You may want to know how far Machine Learning can be pushed to produce "Bach-like" music, and whether (approximations to) higher-complexity processes might improve it. This is discussed in charming detail in Baroque Forecasting, by Matthew Durst and Andres S. Weigend, in Time Series Prediction, a volume from early meeting at SFI.

Group Theory, and the extension of the Jordan-Holder decomposition of groups to semigroups (i.e., the more general class of finite state machines with irreversible operations, such as the ABBA machine), forms a central theme of our discussion. Some very charming introductions to group theory exist (if one is not able to attend Douglas Hofstadter's classes at I.U.!) -- one perhaps suitable for visual thinkers is Visual Group Theory.

The Krohn-Rhodes theorem, which proves the consistency of a hierarchy of coarse-grainings for finite state machines, gets complicated. References to excellent papers by Christopher Nehaniv, Attila Egri-Nagy, and others can be found in the Effective Theories paper referenced above. The "Wild Book", photocopied and passed around in the 1970s, that made the case for the importance of the theorem, is now re-issued in a revised and edited version as Applications of Automata Theory and Algebra: Via the Mathematical Theory of Complexity to Biology, Physics, Psychology, Philosophy, and Games (just in case you thought there was something it might not apply to.)

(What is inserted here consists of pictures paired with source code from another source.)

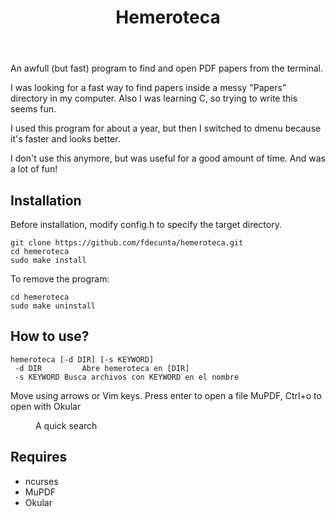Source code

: #+title: Hemeroteca

An awfull (but fast) program to find and open PDF papers from the terminal.

I was looking for a fast way to find papers inside a messy "Papers" directory in my computer. Also I was learning C, so trying to write this seems fun.

I used this program for about a year, but then I switched to dmenu because it's faster and looks better. 

I don't use this anymore, but was useful for a good amount of time. And was a lot of fun!

** Installation

Before installation, modify config.h to specify the target directory.

#+BEGIN_SRC shell
git clone https://github.com/fdecunta/hemeroteca.git
cd hemeroteca
sudo make install
#+END_SRC

To remove the program:

#+BEGIN_SRC shell
cd hemeroteca
sudo make uninstall
#+END_SRC

** How to use?


#+BEGIN_SRC shell
hemeroteca [-d DIR] [-s KEYWORD]
 -d DIR	        Abre hemeroteca en [DIR]
 -s KEYWORD	Busca archivos con KEYWORD en el nombre
#+END_SRC


Move using arrows or Vim keys. Press enter to open a file MuPDF, Ctrl+o to open with Okular

#+CAPTION: A quick search
#+NAME: fig:SEARCH
#+ATTR_HTML: :width 200px
[[./hemeroteca.gif]]


** Requires

- ncurses
- MuPDF
- Okular
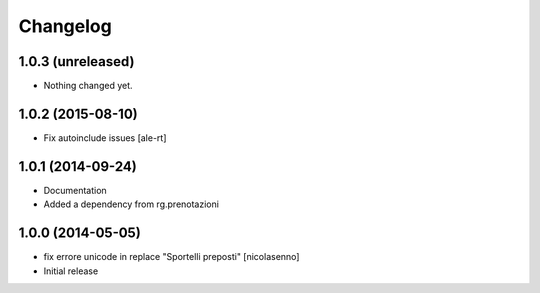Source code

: Changelog
=========

1.0.3 (unreleased)
------------------

- Nothing changed yet.


1.0.2 (2015-08-10)
------------------

- Fix autoinclude issues
  [ale-rt]


1.0.1 (2014-09-24)
------------------

- Documentation
- Added a dependency from rg.prenotazioni


1.0.0 (2014-05-05)
------------------

- fix errore unicode in replace "Sportelli preposti" [nicolasenno]
- Initial release
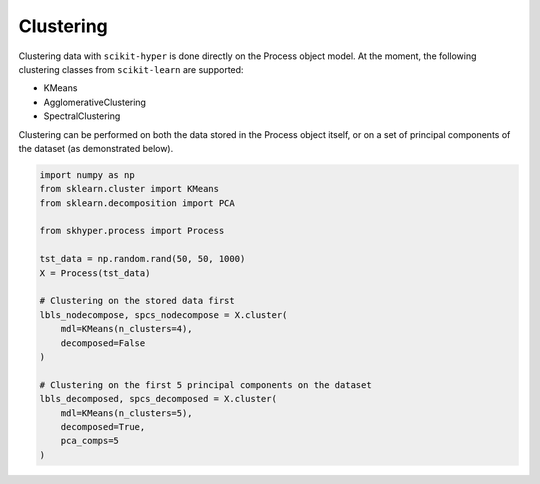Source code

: ==========
Clustering
==========

Clustering data with ``scikit-hyper`` is done directly on the Process object model. At the 
moment, the following clustering classes from ``scikit-learn`` are supported:

- KMeans
- AgglomerativeClustering
- SpectralClustering

Clustering can be performed on both the data stored in the Process object itself, or on a 
set of principal components of the dataset (as demonstrated below).

.. code-block:: python

    import numpy as np
    from sklearn.cluster import KMeans
    from sklearn.decomposition import PCA 

    from skhyper.process import Process 

    tst_data = np.random.rand(50, 50, 1000)
    X = Process(tst_data)

    # Clustering on the stored data first
    lbls_nodecompose, spcs_nodecompose = X.cluster(
        mdl=KMeans(n_clusters=4),
        decomposed=False
    )

    # Clustering on the first 5 principal components on the dataset
    lbls_decomposed, spcs_decomposed = X.cluster(
        mdl=KMeans(n_clusters=5),
        decomposed=True,
        pca_comps=5
    )
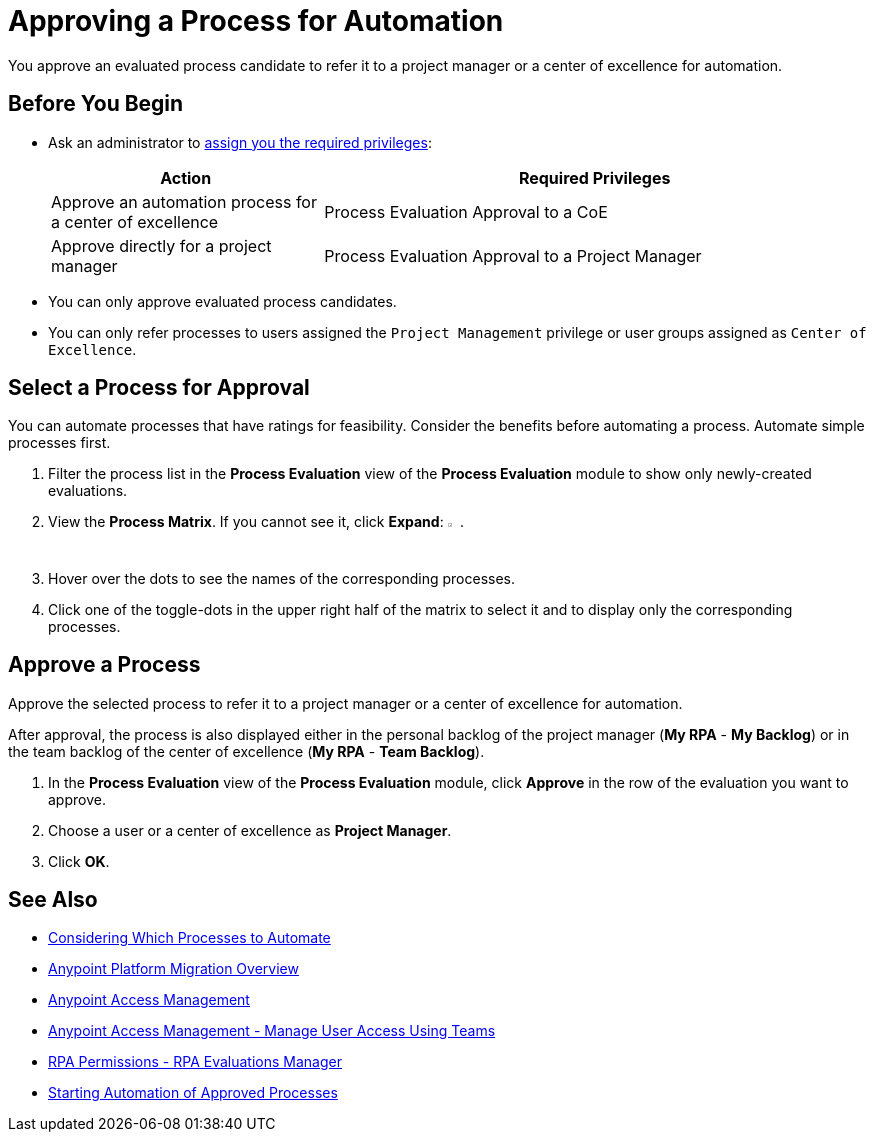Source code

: = Approving a Process for Automation
:page-notice-banner-message: MuleSoft RPA is integrating with Anypoint Platform to unify the login experience and provide support for external identity providers (IdPs). After your organization migrates to Anypoint Platform, user groups are replaced by teams and the Center of Excellence flag is deprecated. Ensure that the team you refer a process to has the required RPA permissions for automating the process. 

You approve an evaluated process candidate to refer it to a project manager or a center of excellence for automation.

== Before You Begin

* Ask an administrator to xref:usermanagement-manage.adoc#assign-privileges-to-a-user[assign you the required privileges]:
+
[cols="1,2"]
|===
|*Action* |*Required Privileges*

|Approve an automation process for a center of excellence
|Process Evaluation Approval to a CoE

|Approve directly for a project manager
|Process Evaluation Approval to a Project Manager

|===

* You can only approve evaluated process candidates.
* You can only refer processes to users assigned the `Project Management` privilege or user groups assigned as `Center of Excellence`. 

== Select a Process for Approval

You can automate processes that have ratings for feasibility. Consider the benefits before automating a process. Automate simple processes first.

. Filter the process list in the *Process Evaluation* view of the *Process Evaluation* module to show only newly-created evaluations.
. View the *Process Matrix*. If you cannot see it, click *Expand*: image:expand-imagebutton.png["less-than symbol in a green half-circle",1.5%,1.5%].
. Hover over the dots to see the names of the corresponding processes.
. Click one of the toggle-dots in the upper right half of the matrix to select it and to display only the corresponding processes.

== Approve a Process

Approve the selected process to refer it to a project manager or a center of excellence for automation.

After approval, the process is also displayed either in the personal backlog of the project manager (*My RPA* - *My Backlog*) or in the team backlog of the center of excellence (*My RPA* - *Team Backlog*).

. In the *Process Evaluation* view of the *Process Evaluation* module, click *Approve* in the row of the evaluation you want to approve.
. Choose a user or a center of excellence as *Project Manager*.
. Click *OK*.

== See Also

* xref:processevaluation-consider.adoc[Considering Which Processes to Automate]
* xref:rpa-home::anypoint-migration-overview.adoc[Anypoint Platform Migration Overview]
* https://docs.mulesoft.com/access-management/[Anypoint Access Management]
* https://docs.mulesoft.com/access-management/teams[Anypoint Access Management - Manage User Access Using Teams]
* xref:rpa-home::automation-userrolesandpermissions-anypointrpapermissions.adoc#rpa-evaluations-manager[RPA Permissions - RPA Evaluations Manager]
* xref:myrpa-start.adoc[Starting Automation of Approved Processes]
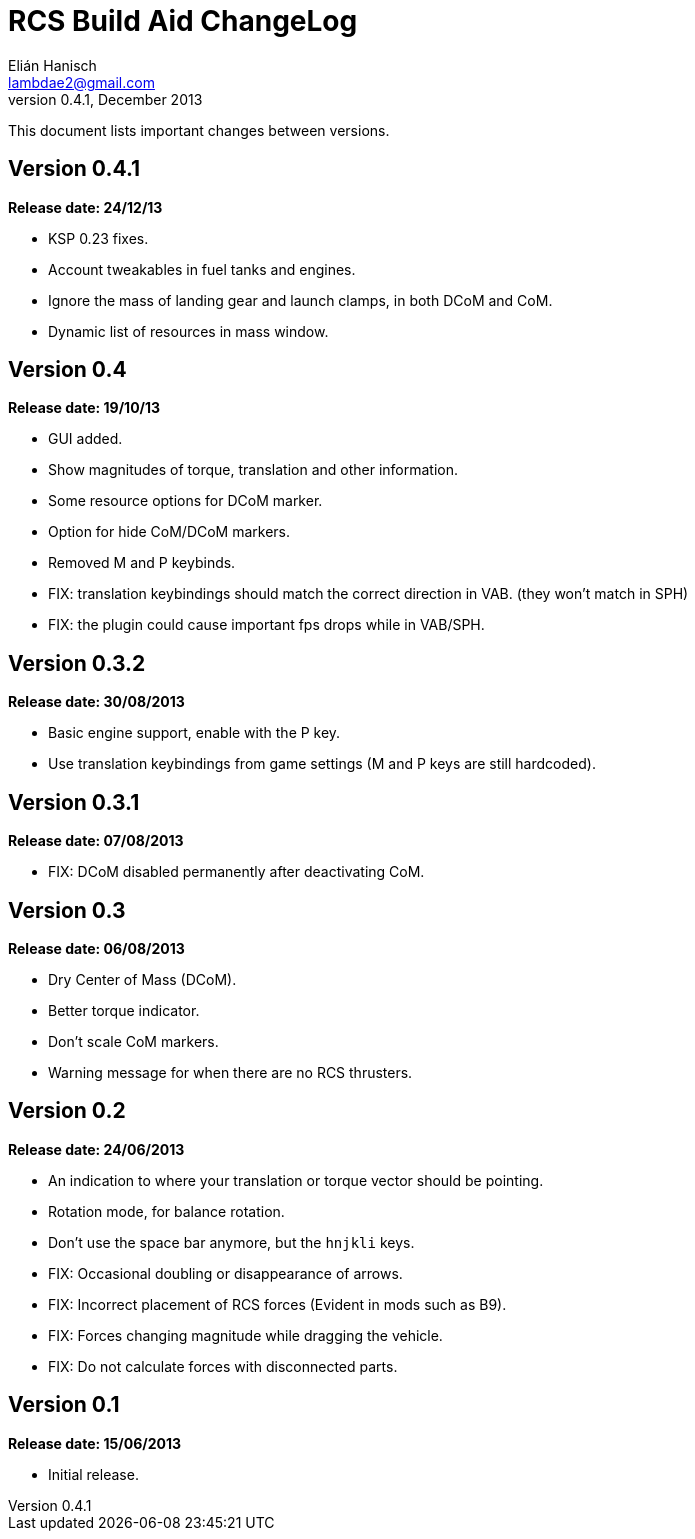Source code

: RCS Build Aid ChangeLog
=======================
Elián Hanisch <lambdae2@gmail.com>
v0.4.1, December 2013:

This document lists important changes between versions.


Version 0.4.1
-------------
*Release date: 24/12/13*

* KSP 0.23 fixes.
* Account tweakables in fuel tanks and engines.
* Ignore the mass of landing gear and launch clamps, in both DCoM and CoM.
* Dynamic list of resources in mass window.

Version 0.4
-----------
*Release date: 19/10/13*

* GUI added.
* Show magnitudes of torque, translation and other information.
* Some resource options for DCoM marker.
* Option for hide CoM/DCoM markers.
* Removed M and P keybinds.
* FIX: translation keybindings should match the correct direction in VAB.
  (they won't match in SPH)
* FIX: the plugin could cause important fps drops while in VAB/SPH.

Version 0.3.2
-------------
*Release date: 30/08/2013*

* Basic engine support, enable with the P key.
* Use translation keybindings from game settings (M and P keys are still
  hardcoded).

Version 0.3.1
-------------
*Release date: 07/08/2013*

* FIX: DCoM disabled permanently after deactivating CoM.

Version 0.3
-----------
*Release date: 06/08/2013*

* Dry Center of Mass (DCoM).
* Better torque indicator.
* Don't scale CoM markers.
* Warning message for when there are no RCS thrusters.

Version 0.2
-----------
*Release date: 24/06/2013*

* An indication to where your translation or torque vector should be
  pointing.
* Rotation mode, for balance rotation.
* Don't use the space bar anymore, but the `hnjkli` keys.
* FIX: Occasional doubling or disappearance of arrows.
* FIX: Incorrect placement of RCS forces (Evident in mods such as B9).
* FIX: Forces changing magnitude while dragging the vehicle.
* FIX: Do not calculate forces with disconnected parts.

Version 0.1
-----------
*Release date: 15/06/2013*

* Initial release.

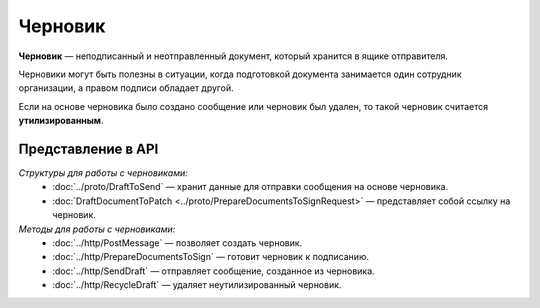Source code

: Черновик
========

**Черновик** — неподписанный и неотправленный документ, который хранится в ящике отправителя.

Черновики могут быть полезны в ситуации, когда подготовкой документа занимается один сотрудник организации, а правом подписи обладает другой.

Если на основе черновика было создано сообщение или черновик был удален, то такой черновик считается **утилизированным**.

Представление в API
-------------------

*Структуры для работы с черновиками:*
 - :doc:`../proto/DraftToSend` — хранит данные для отправки сообщения на основе черновика.
 - :doc:`DraftDocumentToPatch <../proto/PrepareDocumentsToSignRequest>` — представляет собой ссылку на черновик.

*Методы для работы с черновиками:*
 - :doc:`../http/PostMessage` — позволяет создать черновик.
 - :doc:`../http/PrepareDocumentsToSign` — готовит черновик к подписанию.
 - :doc:`../http/SendDraft` — отправляет сообщение, созданное из черновика.
 - :doc:`../http/RecycleDraft` — удаляет неутилизированный черновик.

Lecture 3 (Tuesday morning)

Our account of symmetry breaking as a canonical form of emergence is inspired by the foundational article More is Different (free copy), by SFI co-founder Phil Anderson.

The discussion of symmetry breaking in turbulence as one alters the control parameter is described elegantly in the beginning of Uriel Frisch's Turbulence.

Order Parameters, Broken Symmetry, and Topological Defects, by James P. Sethna is a readable and clear account of how this plays out in physics (that gets very advanced by the end!)

Our major example of a phase transition in a social/decision-making system was that found for the Minority Game when agents build strategies out of a finite-history list, from a paper by Damien Challet and Matteo Marsili (free copy). An excellent summary of what we know about the humble El Farol bar is at Minority Games: Interacting Agents in Financial Markets.